In July 2017, the United States reached a settlement agreement with BFPP Warmington Fairchild Associates, LLC at the Middlefield-Ellis-Whisman (MEW) Study Area in Mountain View, California. The study area consists of three Superfund NPL sites that are being cleaned up simultaneously. Under the settlement, Warmington Fairchild Associates agreed to conduct response actions at three parcels within the MEW Study Area, which will significantly and rapidly reduce subsurface contamination at the properties so that redevelopment, including construction of homes, can move forward in a manner protective for future occupancy.
Also in 2017, EPA also issued a comfort/status letter to the U.S. Air Force, the City of St. Louis Land Clearance Redevelopment Authority, and the Missouri Department of Natural Resources. The letter concerned the proposed $2 billion, 3,000-job Next NGA West Campus for the National Geospatial-Intelligence Agency to be built in a blighted area near downtown St. Louis, Missouri. The letter describes the site history and status, and EPA’s intention to review, and approve, subject to technical and legal review, the MDNR Brownfields Voluntary Cleanup Program’s documents for the site cleanup prior to acquisition by the Air Force and construction of the facility.

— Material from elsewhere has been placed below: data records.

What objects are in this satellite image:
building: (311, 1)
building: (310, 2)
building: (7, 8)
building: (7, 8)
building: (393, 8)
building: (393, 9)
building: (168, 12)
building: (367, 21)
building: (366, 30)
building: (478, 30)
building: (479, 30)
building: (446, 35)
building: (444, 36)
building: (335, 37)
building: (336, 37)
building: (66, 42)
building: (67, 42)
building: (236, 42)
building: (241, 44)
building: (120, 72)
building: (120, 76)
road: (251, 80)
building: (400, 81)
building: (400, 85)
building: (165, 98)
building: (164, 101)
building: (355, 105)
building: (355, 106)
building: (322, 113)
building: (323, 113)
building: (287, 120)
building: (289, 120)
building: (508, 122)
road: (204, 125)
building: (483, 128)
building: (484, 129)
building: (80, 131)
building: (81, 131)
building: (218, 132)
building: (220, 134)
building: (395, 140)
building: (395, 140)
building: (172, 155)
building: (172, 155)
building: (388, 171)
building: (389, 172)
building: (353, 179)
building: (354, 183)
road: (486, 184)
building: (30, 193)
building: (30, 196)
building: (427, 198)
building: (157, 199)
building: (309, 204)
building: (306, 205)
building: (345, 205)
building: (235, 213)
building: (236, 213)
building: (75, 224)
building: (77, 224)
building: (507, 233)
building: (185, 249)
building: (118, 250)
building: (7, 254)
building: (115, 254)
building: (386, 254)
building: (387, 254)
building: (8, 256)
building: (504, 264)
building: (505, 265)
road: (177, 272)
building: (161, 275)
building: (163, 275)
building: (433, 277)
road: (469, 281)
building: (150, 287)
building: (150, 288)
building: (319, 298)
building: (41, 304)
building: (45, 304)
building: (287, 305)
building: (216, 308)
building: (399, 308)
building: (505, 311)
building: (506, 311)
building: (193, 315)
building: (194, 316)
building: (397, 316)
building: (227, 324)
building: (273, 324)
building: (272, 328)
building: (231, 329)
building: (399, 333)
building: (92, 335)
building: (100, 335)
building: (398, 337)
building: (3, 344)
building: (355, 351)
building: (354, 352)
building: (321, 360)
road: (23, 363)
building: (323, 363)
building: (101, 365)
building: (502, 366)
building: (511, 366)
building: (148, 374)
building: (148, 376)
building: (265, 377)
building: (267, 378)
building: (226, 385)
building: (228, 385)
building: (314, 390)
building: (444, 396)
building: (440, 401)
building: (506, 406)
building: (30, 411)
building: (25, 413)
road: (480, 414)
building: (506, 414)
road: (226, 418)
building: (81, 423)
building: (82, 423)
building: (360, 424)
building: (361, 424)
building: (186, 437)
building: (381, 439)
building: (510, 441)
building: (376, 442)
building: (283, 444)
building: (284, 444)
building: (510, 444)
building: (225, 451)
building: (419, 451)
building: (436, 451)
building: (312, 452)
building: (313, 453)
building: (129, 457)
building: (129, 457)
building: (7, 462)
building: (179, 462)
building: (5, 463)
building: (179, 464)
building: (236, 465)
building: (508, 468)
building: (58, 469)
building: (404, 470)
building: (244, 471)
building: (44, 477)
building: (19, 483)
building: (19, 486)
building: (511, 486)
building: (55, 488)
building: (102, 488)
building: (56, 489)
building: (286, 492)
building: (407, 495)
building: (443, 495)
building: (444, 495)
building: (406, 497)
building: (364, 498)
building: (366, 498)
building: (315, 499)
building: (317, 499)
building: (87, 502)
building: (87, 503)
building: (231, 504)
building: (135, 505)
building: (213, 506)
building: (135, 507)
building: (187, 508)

Addressed contamination at federally owned Superfund sites to ensure the U.S. government addresses its own legacy contamination
Federal agencies and their facilities must comply with environmental laws and requirements to the same extent as any other regulated facility, and this includes cleaning up contamination at Superfund sites owned by the federal government. In addition to negotiating several significant cleanup commitments with federal agencies in 2017, EPA also initiated some new strategies under the Superfund Task Force designed to facilitate and speed up clean up and redevelopment at federally owned contaminated sites. As part of the 42 task force recommendations, three recommendations apply specifically to federal facilities. These recommendations are designed to speed up formal and informal cleanup disputes between the responsible federal parties, EPA and states, revise existing guidance and establish a model to support third party investment in and redevelopment of federal government Superfund sites, and develop more robust collaborative strategies between federal agencies and the EPA in order to facilitate clean up and redevelopment.
In 2017 EPA began outreach to other federal agencies, state and regulatory partners, and trade organizations to solicit ideas and input to develop these new strategies at federal facility NPL sites. These activities will continue in 2018 as EPA furthers its efforts to speed up cleanup and redevelopment.